[Start of section]

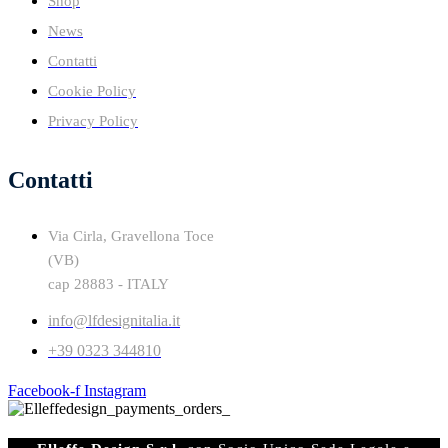
Shop
News
Contatti
Cookie Policy
Privacy Policy
Contatti
Via Cirla, Gravellona Toce
(VB)
cap 28883 - ITALY
info@lfdesignitalia.it
+39 0323 344810
Facebook-f
Instagram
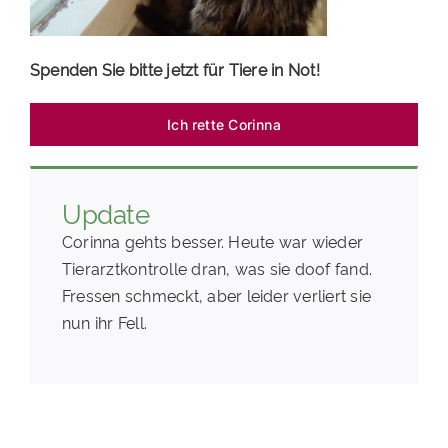
Spenden Sie bitte jetzt für Tiere in Not!
Ich rette Corinna
Update
Corinna gehts besser. Heute war wieder
Tierarztkontrolle dran, was sie doof fand.
Fressen schmeckt, aber leider verliert sie
nun ihr Fell.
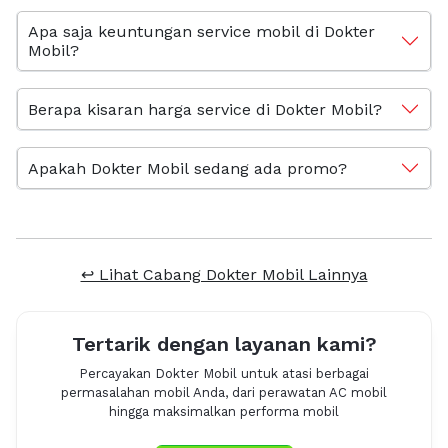
Apa saja keuntungan service mobil di Dokter
Mobil?
Berapa kisaran harga service di Dokter Mobil?
Apakah Dokter Mobil sedang ada promo?
↩ Lihat Cabang Dokter Mobil Lainnya
Tertarik dengan layanan kami?
Percayakan Dokter Mobil untuk atasi berbagai
permasalahan mobil Anda, dari perawatan AC mobil
hingga maksimalkan performa mobil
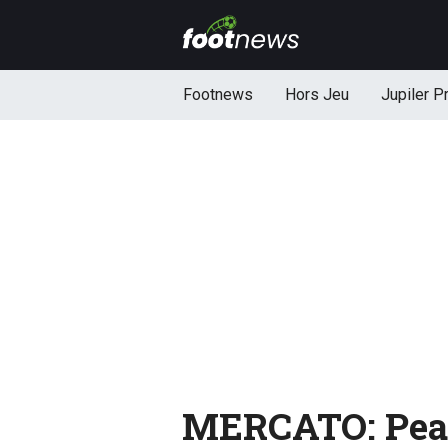
Footnews
Hors Jeu
Jupiler P
MERCATO: Pean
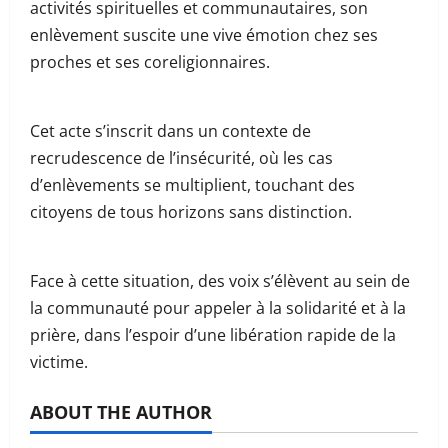
activités spirituelles et communautaires, son
enlèvement suscite une vive émotion chez ses
proches et ses coreligionnaires.
Cet acte s’inscrit dans un contexte de
recrudescence de l’insécurité, où les cas
d’enlèvements se multiplient, touchant des
citoyens de tous horizons sans distinction.
Face à cette situation, des voix s’élèvent au sein de
la communauté pour appeler à la solidarité et à la
prière, dans l’espoir d’une libération rapide de la
victime.
ABOUT THE AUTHOR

[End of section]

AIM OF THE TASK.
Return every line of the records that contains the string "Dokter", copying each line as it appears. Treat the match as case-sensitive.

OUTPUT FOR THIS EXERCISE.
Apa saja keuntungan service mobil di Dokter
Berapa kisaran harga service di Dokter Mobil?
Apakah Dokter Mobil sedang ada promo?
↩ Lihat Cabang Dokter Mobil Lainnya
Percayakan Dokter Mobil untuk atasi berbagai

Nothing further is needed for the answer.